3.1.1.2.1 Variable names
Variable names, like data file names, should be brief but informative. There are few restrictions on what variable names can be in R. For simplicity, I recommend you use only lowercase letters, numbers, underscores (_
), and periods (.
) in variable names. Other symbols are either inconvenient to type, or can cause issues being parsed by R. Some common pifalls include:
Leading numerals will cause an error if not enclosed in quotation marks:
Numeral-only names will cause an error. They can also be misinterpreted as column numbers. Don’t give your variables numeral-only names.
x <- iris[1:5,]
names(x)[1] <- "3"
x$3 # error
x$'3' # works
x[,3] # column number 3
x[,"3"] # column named "3"
Spaces in variable names will cause errors because R interprets a space as whitespace, not part of a name. If you insist on using spaces, enclose the variable name in quotation marks every time you use it. This is one of the few places where R cares about whitespace.
## [1] 5.1 4.9 4.7 4.6 5.0
Special characters in variable names can cause issues with parsing. Many symbols that you might think to use, such as hyphens (aka: dashes, -
) or slashes /
are also R operators. Again, try to avoid these issues by using only letters, numbers, underscores, and periods.
## [1] 5.1 4.9 4.7 4.6 5.0
## surv% Sepal.Width Petal.Length Petal.Width Species
## 1 5.1 3.5 1.4 0.2 setosa
## 2 4.9 3.0 1.4 0.2 setosa
## 3 4.7 3.2 1.3 0.2 setosa
## 4 4.6 3.1 1.5 0.2 setosa
## 5 5.0 3.6 1.4 0.2 setosa
## [1] 5.1 4.9 4.7 4.6 5.0
Uppercase letters in variable names work just fine, but they can be inconvenient. Because R is case sensitive, you need to type the variable exactly the same way each time. This can be tedious if you have several variables with similar names. In my code I prefer to use only lower case letters, so I don’t ever have to remember how names are capitalized.
x <- iris[1:5,]
names(x)[1] <- "sep.len" # convenient
names(x)[2] <- "SEP.LEN" # slightly inconvenient
names(x)[3] <- "Sep.Len" # more inconvenient
names(x)[4] <- "SeP.lEn" # just don't
x
## sep.len SEP.LEN Sep.Len SeP.lEn Species
## 1 5.1 3.5 1.4 0.2 setosa
## 2 4.9 3.0 1.4 0.2 setosa
## 3 4.7 3.2 1.3 0.2 setosa
## 4 4.6 3.1 1.5 0.2 setosa
## 5 5.0 3.6 1.4 0.2 setosa
3.1.1.2.2 Data values
All data in R have a type: numeric, logical, character, etc. Within a vector, matrix, or array, all values must have the same type or they will be converted to character strings. Each variable in a data frame (the most common R data structure) is essentially a vector. This means that in your input file you should try to have one and only one type of data in each column. Otherwise, R will coerce the values into character strings, which may or may not be a problem. Putting only one type of value into each column will also help get your data into “wide” or “tidy” format (Wickham (2014)).

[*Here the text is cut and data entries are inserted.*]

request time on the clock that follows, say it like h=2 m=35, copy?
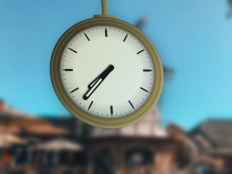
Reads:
h=7 m=37
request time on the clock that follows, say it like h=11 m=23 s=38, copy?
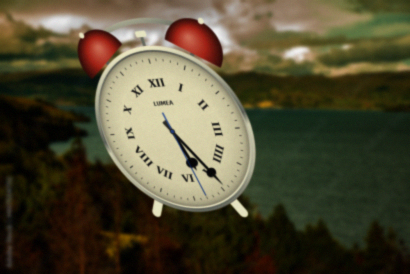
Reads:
h=5 m=24 s=28
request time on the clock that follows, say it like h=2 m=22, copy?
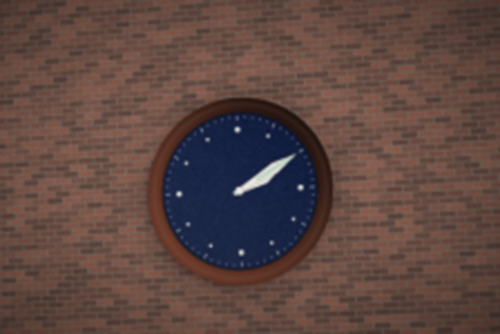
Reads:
h=2 m=10
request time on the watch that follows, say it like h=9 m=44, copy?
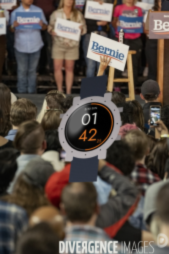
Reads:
h=1 m=42
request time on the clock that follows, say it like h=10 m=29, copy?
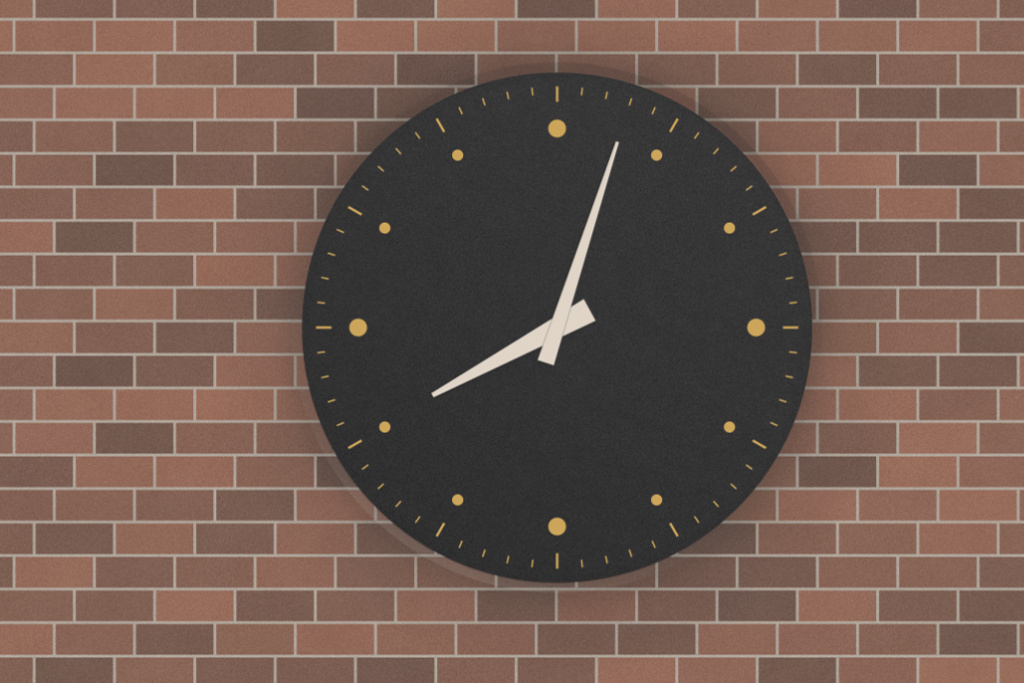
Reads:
h=8 m=3
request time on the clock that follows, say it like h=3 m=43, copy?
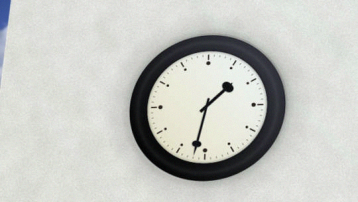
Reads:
h=1 m=32
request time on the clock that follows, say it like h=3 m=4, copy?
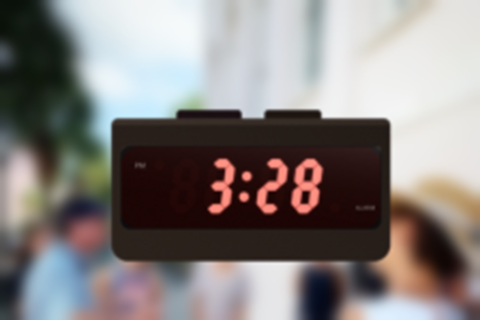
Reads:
h=3 m=28
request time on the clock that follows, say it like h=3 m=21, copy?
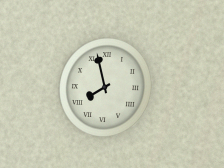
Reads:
h=7 m=57
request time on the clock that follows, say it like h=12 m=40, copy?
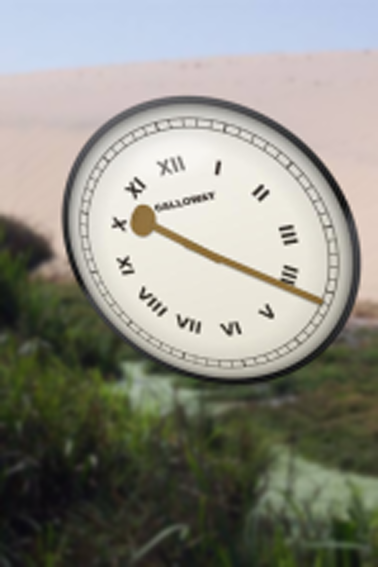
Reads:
h=10 m=21
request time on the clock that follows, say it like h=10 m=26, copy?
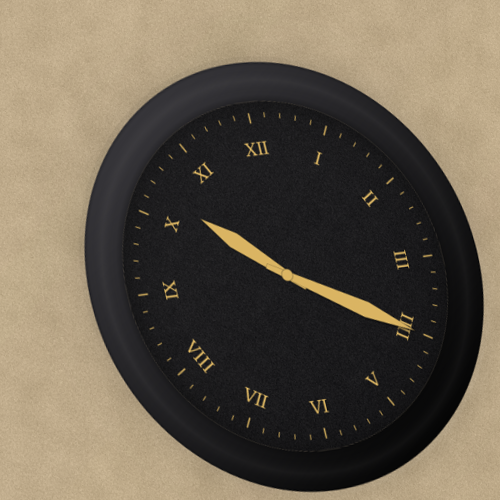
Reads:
h=10 m=20
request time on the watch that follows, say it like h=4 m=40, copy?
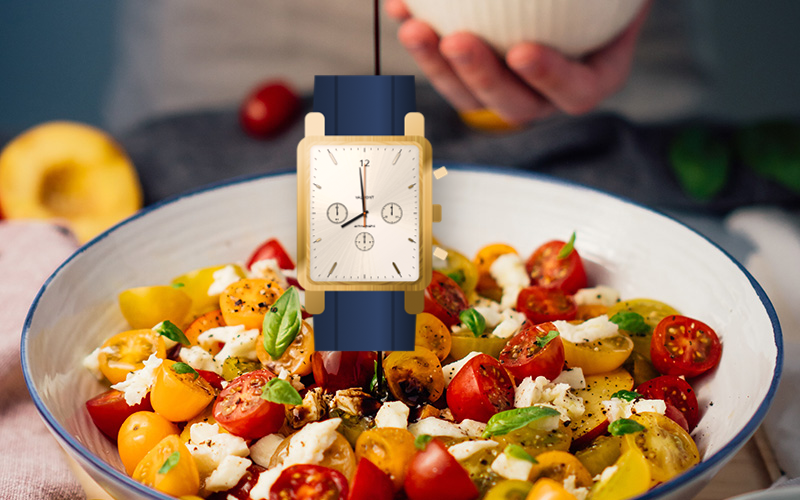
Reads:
h=7 m=59
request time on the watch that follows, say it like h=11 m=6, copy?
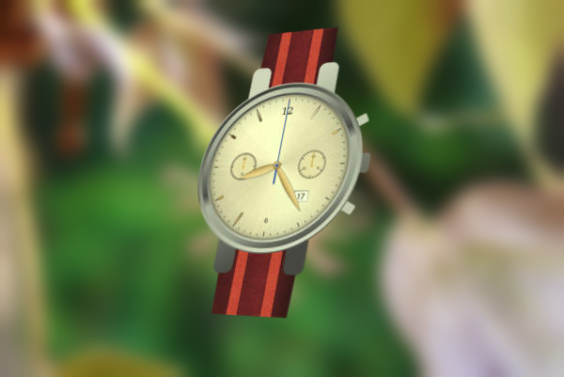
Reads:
h=8 m=24
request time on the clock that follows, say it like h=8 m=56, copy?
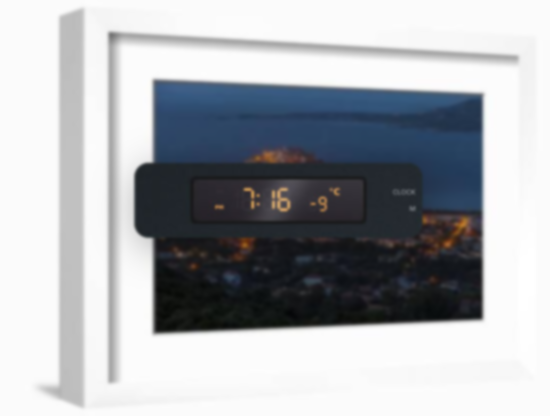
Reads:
h=7 m=16
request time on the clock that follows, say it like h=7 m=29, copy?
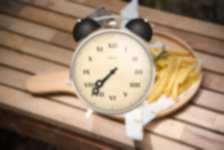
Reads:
h=7 m=37
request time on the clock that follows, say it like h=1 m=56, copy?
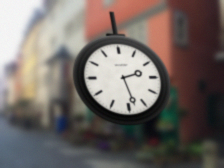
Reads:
h=2 m=28
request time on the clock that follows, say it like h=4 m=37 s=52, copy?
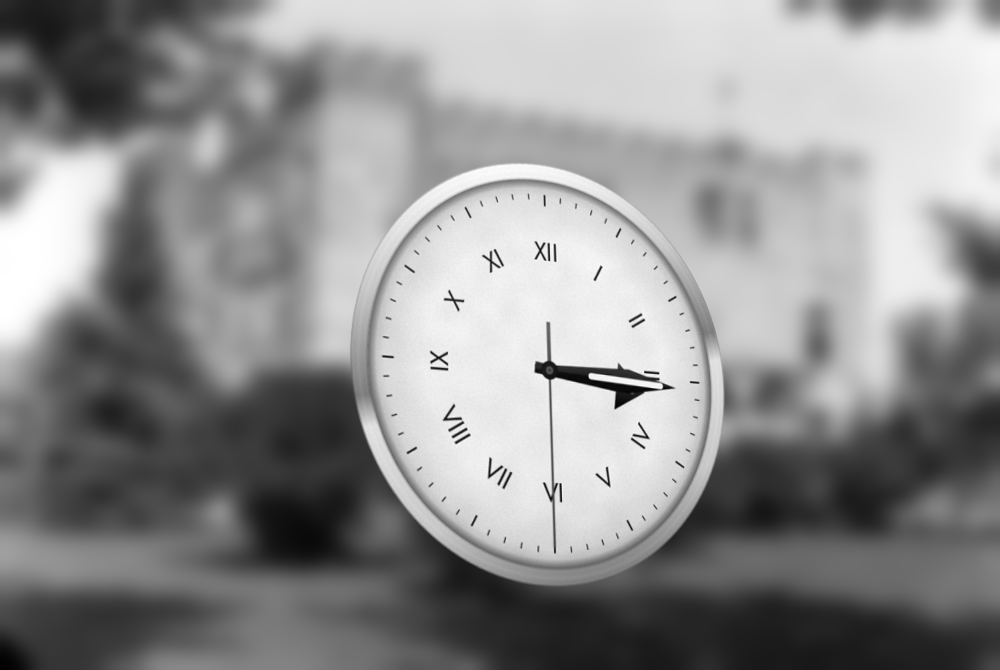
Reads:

Entering data should also include some measure of quality assurance and quality control (QA/QC). This basically means making sure that your data are entered correctly, and are formatted correctly. Correct entry can be accomplished by direct comparison to original datasheets or lab notebooks. Cross-checking is a valuable tool here: have two people enter the data and compare their files.

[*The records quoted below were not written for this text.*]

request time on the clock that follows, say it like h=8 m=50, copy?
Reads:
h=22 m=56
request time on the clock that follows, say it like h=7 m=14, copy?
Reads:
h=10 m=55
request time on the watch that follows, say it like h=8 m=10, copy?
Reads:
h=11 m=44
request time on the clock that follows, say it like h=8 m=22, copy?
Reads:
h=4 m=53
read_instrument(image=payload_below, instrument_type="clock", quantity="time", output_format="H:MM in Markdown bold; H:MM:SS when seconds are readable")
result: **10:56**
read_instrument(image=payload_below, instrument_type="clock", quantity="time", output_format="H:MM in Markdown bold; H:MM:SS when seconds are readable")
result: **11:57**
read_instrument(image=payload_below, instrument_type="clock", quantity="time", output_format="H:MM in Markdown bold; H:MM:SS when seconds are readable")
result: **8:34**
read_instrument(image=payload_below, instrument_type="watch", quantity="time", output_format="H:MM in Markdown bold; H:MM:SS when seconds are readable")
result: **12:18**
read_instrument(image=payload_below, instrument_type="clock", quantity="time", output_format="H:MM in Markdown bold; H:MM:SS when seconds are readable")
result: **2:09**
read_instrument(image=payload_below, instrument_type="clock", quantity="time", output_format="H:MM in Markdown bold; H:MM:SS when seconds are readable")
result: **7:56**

Data formatting requires thinking about what kinds of data are being entered. For numbers, this means entering the correct values and an appropriate number of significant digits. For text values, this may mean spell-checking or settling on a standard set of possible values. The figure below shows some problems that a QA/QC step might fix:
3.1.2 Importing data from text files with read.csv()
and read.table()
Plain text files are imported, or read, using functions that are named for that purpose. The function read.table()
works on many types of text files, including tab-delimited and comma-delimited. The function read.csv()
works on comma-delimited files only. The syntax for both is very similar.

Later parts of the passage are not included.